Written by 23:20 World

Death Toll in Dagestan Church and Synagogue Attacks Rises, Officials Say

A deadly attack on a police station and places of worship in southern Russia on Sunday raised the specter of a new wave of violence in the country’s restive Northern Caucasus region and underlined the mounting security challenges facing the Kremlin amid the demands of the war in Ukraine.

A seemingly coordinated assault by gunmen in the two largest cities of the Dagestan region, which left at least 20 people dead, was the deadliest attack in the region in 14 years. It evoked memories of the intense violence that had gripped Russia’s predominantly Muslim region in the late 1990s and early 2000s.

That violence was caused by a combination of Islamic fundamentalism and organized crime. Suppressing it became one of the central bragging points for President Vladimir V. Putin after he came to power in 1999.

That legacy is now at risk of being undermined by a new spate of extremist violence.

In March, four gunmen killed 145 people at a concert hall near Moscow in an attack claimed by the Islamic State. It was the deadliest terrorist attack in Russia in more than a decade, and was carried out despite the fact that the United States provided Russia a fairly detailed warning of the plot.

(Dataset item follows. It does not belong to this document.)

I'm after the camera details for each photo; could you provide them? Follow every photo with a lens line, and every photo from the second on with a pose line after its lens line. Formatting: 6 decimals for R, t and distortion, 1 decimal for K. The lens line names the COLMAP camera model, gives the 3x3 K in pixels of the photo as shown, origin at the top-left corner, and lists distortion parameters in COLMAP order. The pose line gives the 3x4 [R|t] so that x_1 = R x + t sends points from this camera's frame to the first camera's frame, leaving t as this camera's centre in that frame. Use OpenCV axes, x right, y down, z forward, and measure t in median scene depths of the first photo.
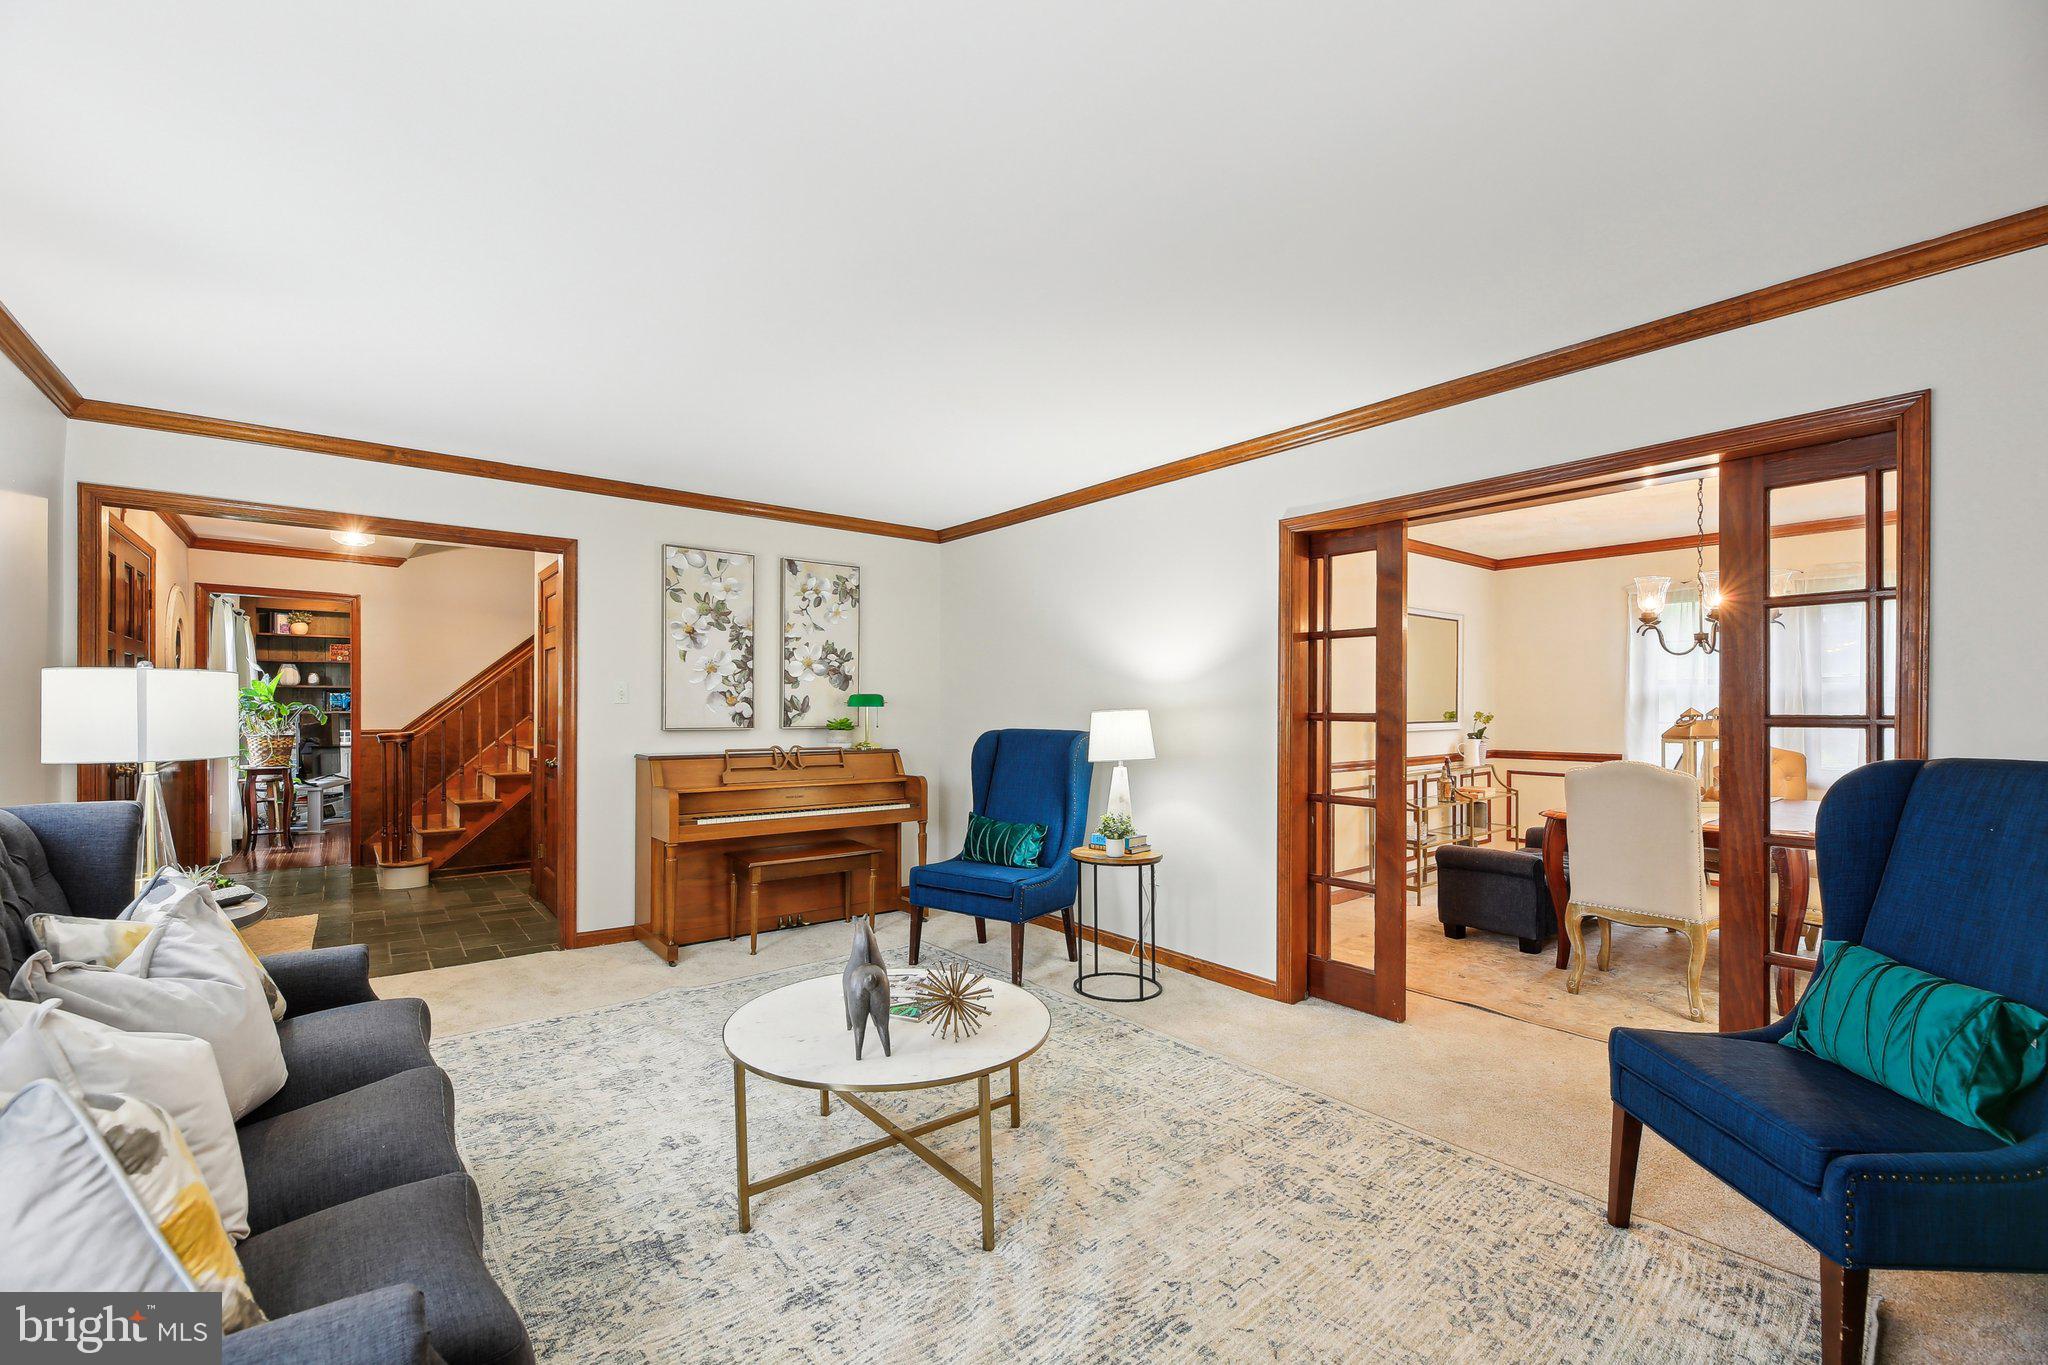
lens RADIAL K [[857.0, 0, 1007.4], [0, 857.0, 694.6], [0, 0, 1]] dist [0.001311, -0.004360]
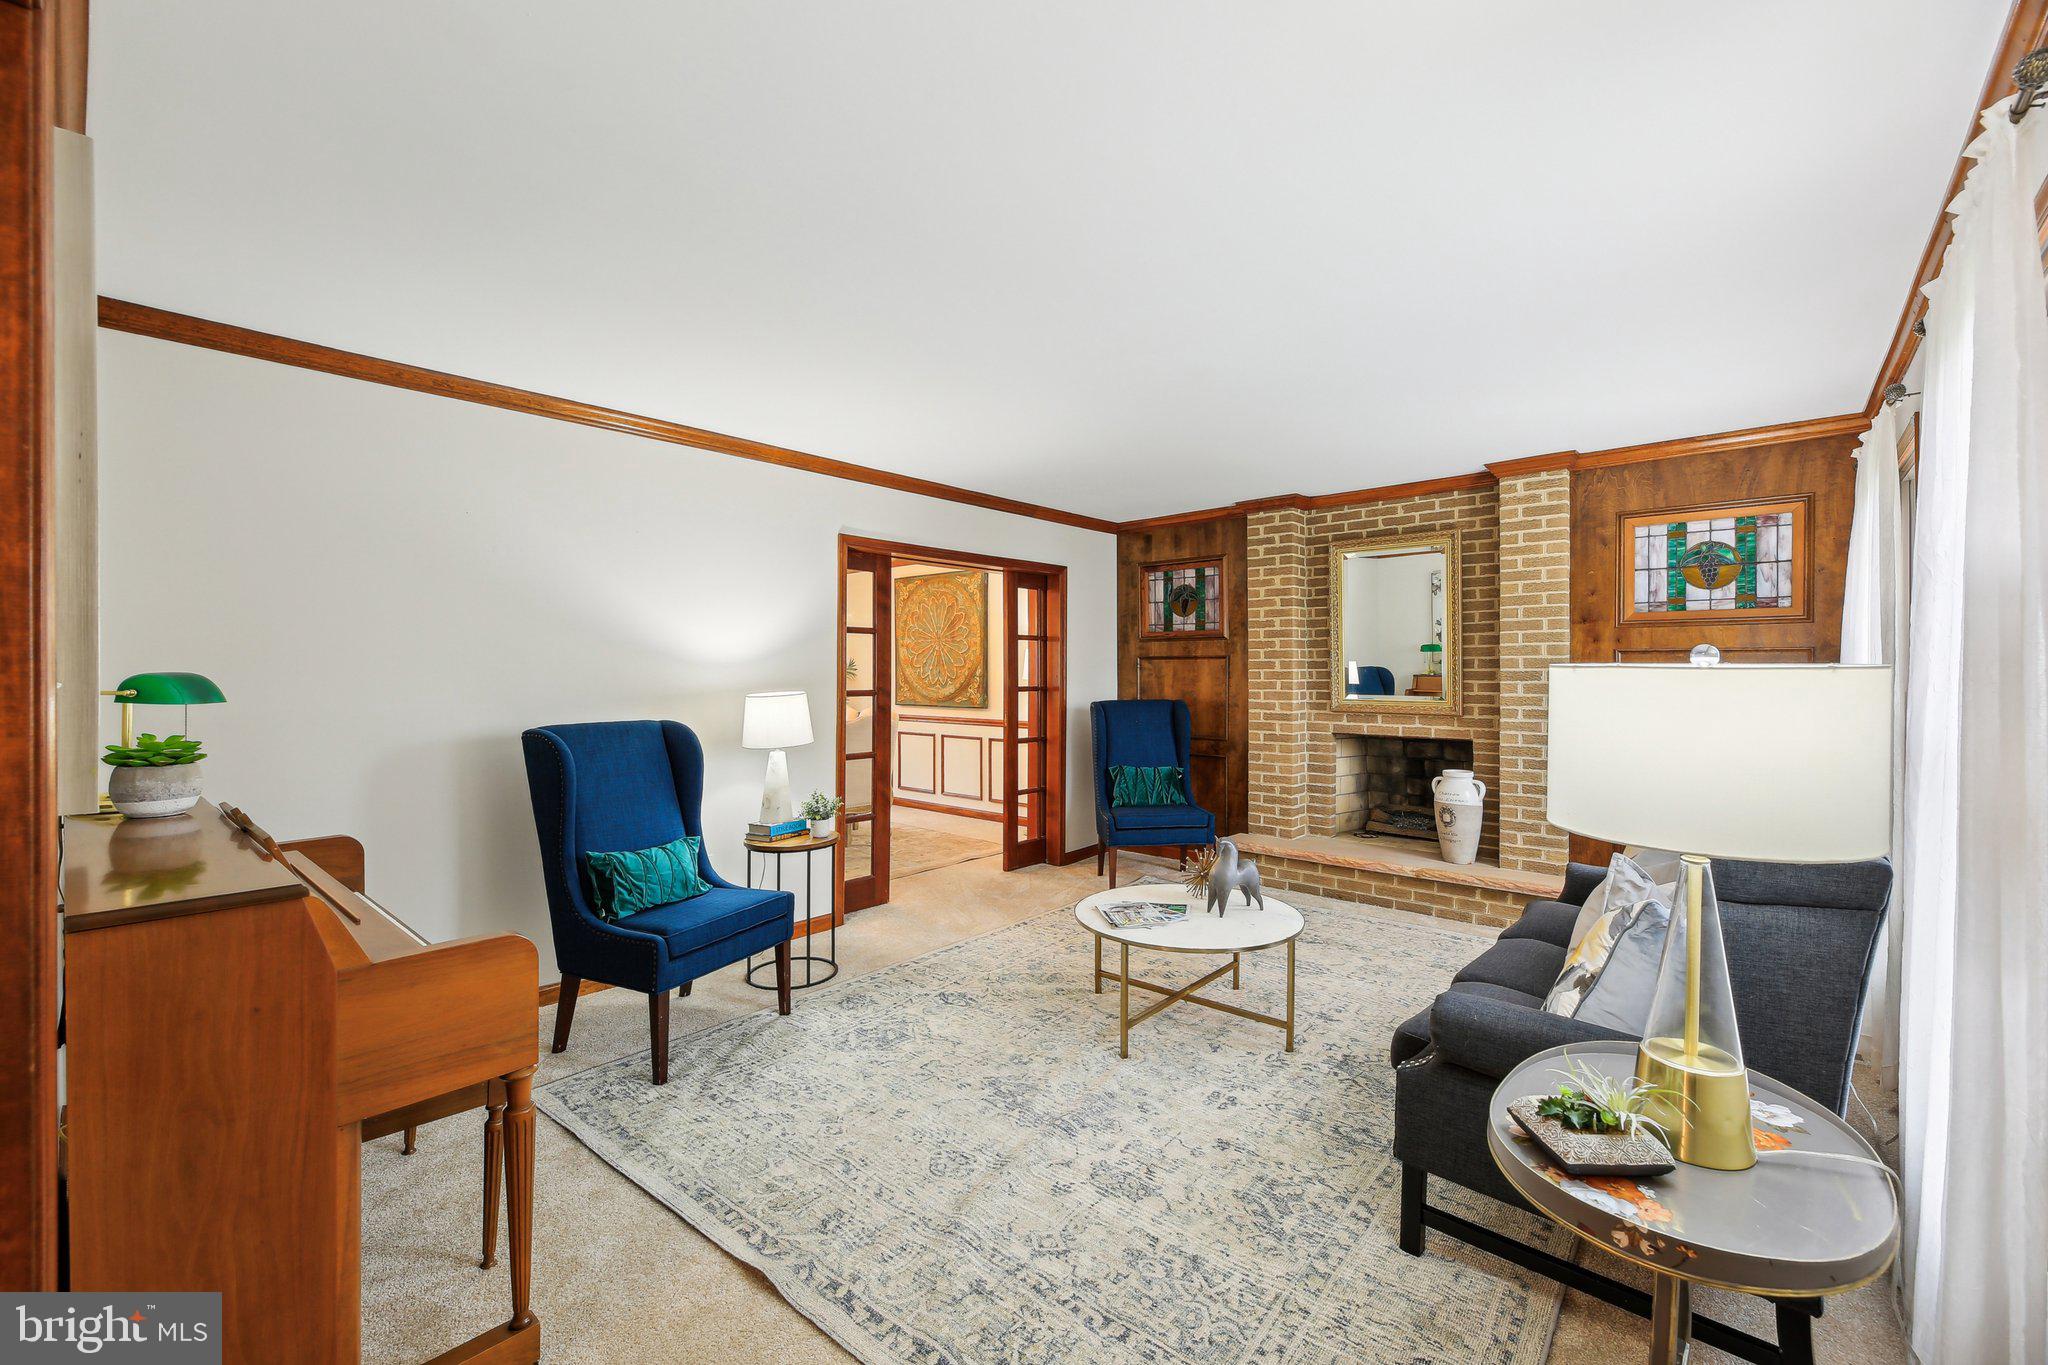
lens RADIAL K [[857.0, 0, 1025.4], [0, 857.0, 674.6], [0, 0, 1]] dist [0.001311, -0.004360]
pose [[-0.188855, -0.004770, 0.981993, -1.091556], [-0.011137, 0.999934, 0.002715, -0.010725], [-0.981942, -0.010424, -0.188896, 1.138885]]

In Dagestan in October, a mob, apparently searching for Jewish passengers, stormed a plane arriving from Tel Aviv.

And earlier this month, several men detained on terrorist charges led a short-lived prison mutiny in the southern Russian city of Rostov-on-Don. The mutineers took guards hostage and published videos — unverified — claiming affinity with the Islamic State, before being gunned down by security forces.